LONDON, May 13, 2026, 13:02 BST
- SSE bumped its full-year adjusted earnings per share target to 149p-154p, up from the previous 147p-152p range, after it revised the accounting treatment for losses at Neos Networks.
- SSE reports full-year results May 28. Net debt plus hybrid capital? Still a touch above £10 billion, according to the company’s latest guidance.
- SSE shares slipped 1.29% to 2,448p, according to delayed Bloomberg data as of midday in London.
SSE PLC nudged its profit forecast higher just ahead of its full-year numbers, though the bump was driven by an accounting move linked to Neos Networks—not from fresh improvements in the business itself.
Perth, Scotland-based power generator and network operator now expects adjusted earnings per share for 2025/26 to land between 149p and 154p—a notch up from April’s forecast of 147p to 152p for the same profit measure, which excludes certain items.
That’s key for investors right now: they’re parsing not just how much SSE earns, but how those earnings stack up. The utility is pouring cash into the UK’s electricity grid, while rising borrowing costs at home have put its balance sheet under a sharper lens.
SSE has taken its equity investment in Neos Networks down to zero for the year, so it’s stopped booking any further losses under IAS 28—the standard covering associates and joint ventures. That tweak should lift adjusted earnings metrics by 1.9p.
The shift is mechanical, though not insignificant. For Neos, SSE reported that adjusted operating profit changes from a £17.9 million loss before the accounting tweak to a narrower £0.8 million loss after. Adjusted profit after tax goes from a £23.2 million loss to just £1.3 million in the red.

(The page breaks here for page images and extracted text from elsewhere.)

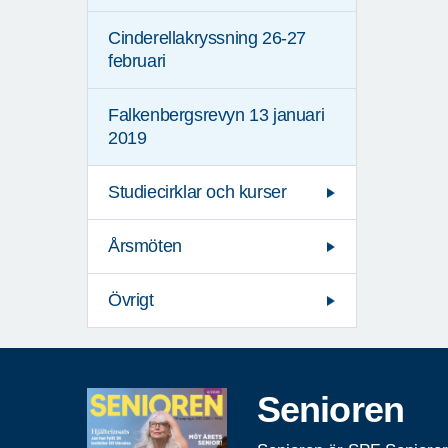
Cinderellakryssning 26-27
februari
Falkenbergsrevyn 13 januari
2019
Studiecirklar och kurser
Årsmöten
Övrigt
Senioren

SSE also announced a handful of housekeeping tweaks. The company plans to tighten how it shows debt in its alternative performance measures—those company-specific figures reported alongside statutory accounts. Reporting segments get trimmed as well, dropping to seven from the previous 10. As part of this, SSE Thermal will now fold in the former gas storage business, and Energy Customer Solutions is set to cover both SSE Business Energy and SSE Airtricity.
The company said tweaking how it reports debt won’t shake up its 2025/26 outlook. Adjusted net debt plus hybrid capital should land just above £10 billion as of March 31. Capital investment? Still pegged near £3.5 billion.
SSE’s move comes as part of an even bigger push: a £33 billion capital plan spread over five years, announced in November. Roughly 80% of that will go into regulated electricity networks, with the balance targeting renewables and flexible generation. Back then, Chief Executive Martin Pibworth put it bluntly—“our world is rapidly electrifying.” SSE
Other players are caught up in the grid scramble, too. Ofgem’s RIIO-3 price-control scheme—covering network operator revenues—kicks in April 2026 and stretches through March 2031. The watchdog signed off on a £28 billion overhaul for the energy network, putting SSE and National Grid in the thick of the upgrade drive.
When SSE announced the plan, Jefferies analyst Ahmed Farman said it “brings clarity on the balance sheet,” according to Reuters. The piece also pointed out that National Grid turned to shareholders for investment cash as well, highlighting the capital squeeze facing European utilities as they look to shore up network funding. Reuters
The financing climate has turned tougher. UK 10-year gilt yields surged to 5.13% on Tuesday, marking their highest point since 2008, Reuters reported this week. Polymarket odds, meanwhile, had traders putting the likelihood of no Bank of England move in June at 83%. Still, they gave a 65% probability to a rate hike happening at some stage in 2026.
SSE’s growth plan could run into trouble if rates climb, projects hit snags, or renewable output lags. Back in April, the group projected renewable generation between 10% higher and 14.5 terawatt hours. Still, it flagged uneven weather—another sign not every earnings lever is within the core grid unit.
Investors will get their answers on May 28, when full-year numbers drop: what’s real operational profit, what’s accounting, and can SSE keep the build-out rolling without putting too much strain on the balance sheet?